Insurance is a BIG issue in superannuation. Costs can vary enormously, and it’s very difficult to know when businesses are “buying” you with unsustainably low premiums. This has played out in recent times, with many insurers having to make large changes to their premiums for a whole host of reasons.

Australia’s cheapest super fund hasn’t happened yet..

Some time ago, i argued that mandated super contributions would be best placed in a national super scheme that provided a fixed income crediting rate. That would enable the cheapest possible super fund for all those people who are disinterested in their super.

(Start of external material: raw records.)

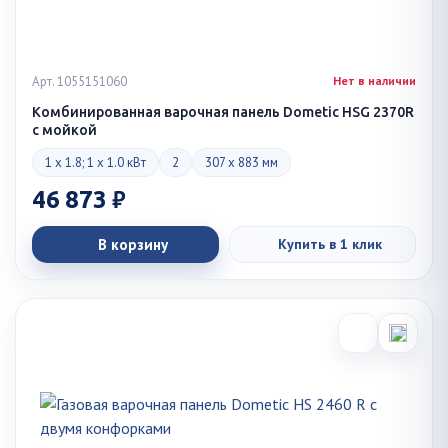
Арт. 1055151060
Нет в наличии
Комбинированная варочная панель Dometic HSG 2370R
с мойкой
1 x 1.8; 1 x 1.0 кВт
2
307 x 883 мм
46 873 ₽
В корзину
Купить в 1 клик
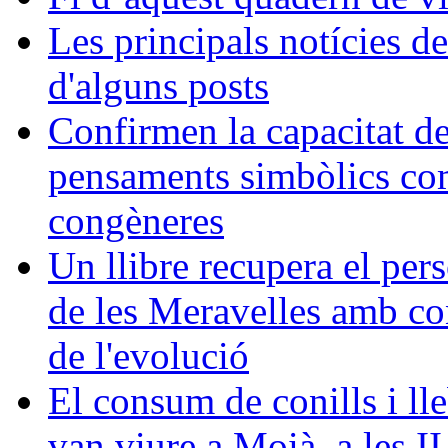
Les principals notícies d
d'alguns posts
Confirmen la capacitat d
pensaments simbòlics com
congèneres
Un llibre recupera el pers
de les Meravelles amb con
de l'evolució
El consum de conills i lle
van viure a Moià, a les I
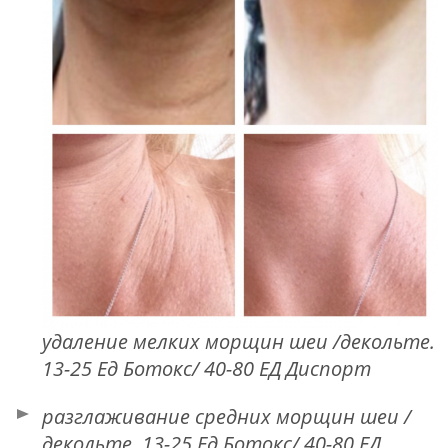
удаление мелких морщин шеи /декольте.
13-25 Ед Ботокс/
40-80 ЕД Диспорт
разглаживание средних морщин шеи /
декольте. 13-25 Ед Ботокс/ 40-80 ЕД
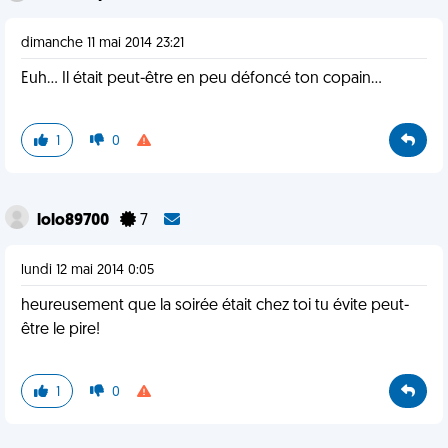
dimanche 11 mai 2014 23:21
Euh... Il était peut-être en peu défoncé ton copain...
1
0
lolo89700
7
lundi 12 mai 2014 0:05
heureusement que la soirée était chez toi tu évite peut-
être le pire!
1
0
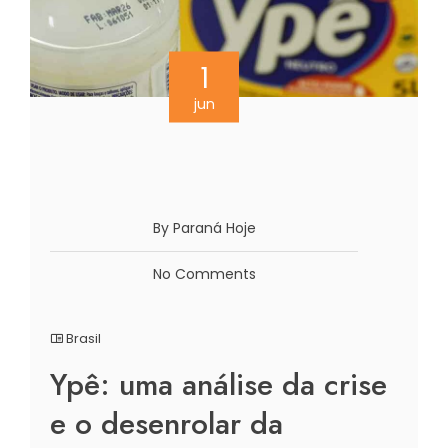
1
jun
By Paraná Hoje
No Comments
Brasil
Ypê: uma análise da crise
e o desenrolar da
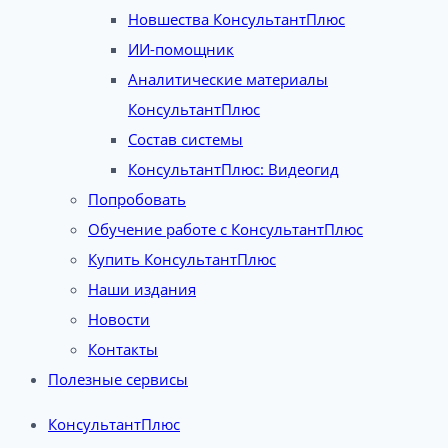
Новшества КонсультантПлюс
ИИ-помощник
Аналитические материалы
КонсультантПлюс
Состав системы
КонсультантПлюс: Видеогид
Попробовать
Обучение работе с КонсультантПлюс
Купить КонсультантПлюс
Наши издания
Новости
Контакты
Полезные сервисы
КонсультантПлюс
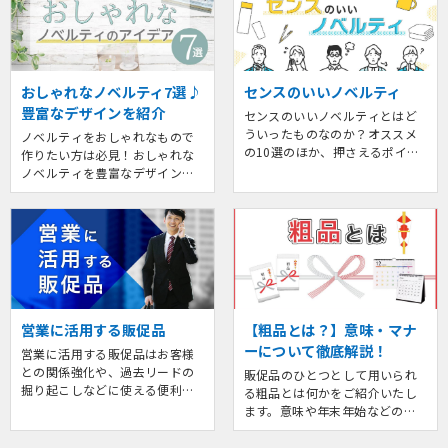
て紹介しています。
ってもらえるノベルティの特徴
についても解説。ノベルティ選
びの参考にしてみてください。
おしゃれなノベルティ7選♪
センスのいいノベルティ
豊富なデザインを紹介
センスのいいノベルティとはど
ういったものなのか？オススメ
ノベルティをおしゃれなもので
の10選のほか、押さえるポイン
作りたい方は必見！おしゃれな
トやトレンド、注意点などをま
ノベルティを豊富なデザインイ
とめてご紹介いたします。
メージと共にご提案。アイテム
ごとにおしゃれに仕上げるポイ
ントや、作り方のアドバイスも
紹介しています。
営業に活用する販促品
【粗品とは？】意味・マナ
ーについて徹底解説！
営業に活用する販促品はお客様
との関係強化や、過去リードの
販促品のひとつとして用いられ
掘り起こしなどに使える便利な
る粗品とは何かをご紹介いたし
営業ツールです。そこで販促品
ます。意味や年末年始などのイ
を活用する目的やメリット、ア
ベントのほか、マナー、注意点
イテム選びのポイントをご紹介
など奥が深い粗品についてまと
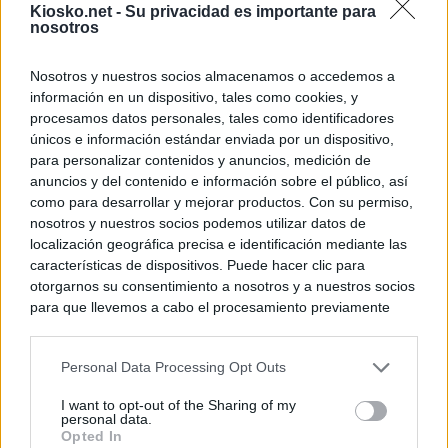
Kiosko.net -
Su privacidad es importante para
nosotros
Nosotros y nuestros socios almacenamos o accedemos a
información en un dispositivo, tales como cookies, y
procesamos datos personales, tales como identificadores
únicos e información estándar enviada por un dispositivo,
para personalizar contenidos y anuncios, medición de
anuncios y del contenido e información sobre el público, así
como para desarrollar y mejorar productos. Con su permiso,
nosotros y nuestros socios podemos utilizar datos de
localización geográfica precisa e identificación mediante las
características de dispositivos. Puede hacer clic para
otorgarnos su consentimiento a nosotros y a nuestros socios
para que llevemos a cabo el procesamiento previamente
descrito. De forma alternativa, puede acceder a información
más detallada y cambiar sus preferencias antes de otorgar o
Personal Data Processing Opt Outs
negar su consentimiento. Tenga en cuenta que algún
procesamiento de sus datos personales puede no requerir
I want to opt-out of the Sharing of my
de su consentimiento, pero usted tiene el derecho de
personal data.
rechazar tal procesamiento. Sus preferencias se aplicarán
Opted In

Once a person became interested enough to do something about their super (in my experience this is when the super account balance becomes materially greater than a years’ salary or income) then they can seek advice or do their own investigation of the options available. Industry funds, retail funds, employer funds or self managed super fund marketers could all then compete on equal terms to offer a mix of services and costs. But that’s not going to happen.

It’s my soapbox but after years of watching ridiculous public arguments for this or that super fund, this particular financial planner still finds it frustrating to see that public debate is being led by vested interests of one type or another. The retail fund versus industry fund versus employer fund argument filling Australia’s billboards over the past 8 years or so has been a major obstacle to common sense in this area.

So what is Australia’s cheapest super fund?

So let’s get back to the lowest cost super fund/s…

The link to’s article can be found hereSpoiler alert! Australia Post offers the cheapest super fund in Australia – it’s just that you can’t join it (unless you are with Australia Post).

The moneysmart website provided by the government regulator ASIC also includes a note on super fees (it’s a fairly superficial look but includes links to other data). It can be found here.


** Great Disclaimer – please remember that nothing in this post or on this page is to be taken as personal advice. After all, i don’t know your financial position and you don’t know how much time i’ve been able to devote to making this post as informative as it could be! Personal financial advice can only be provided after suitable investigation into your current financial position, attitude to risk and investment, capacity for variances in outcomes, needs and wants (objectives) when considered in the light of current and expected economic conditions, legislative impacts and the likelihood of change to any one or more of those conditions. That’s a high hurdle, and one unlikely to be met through the public domain of the internet!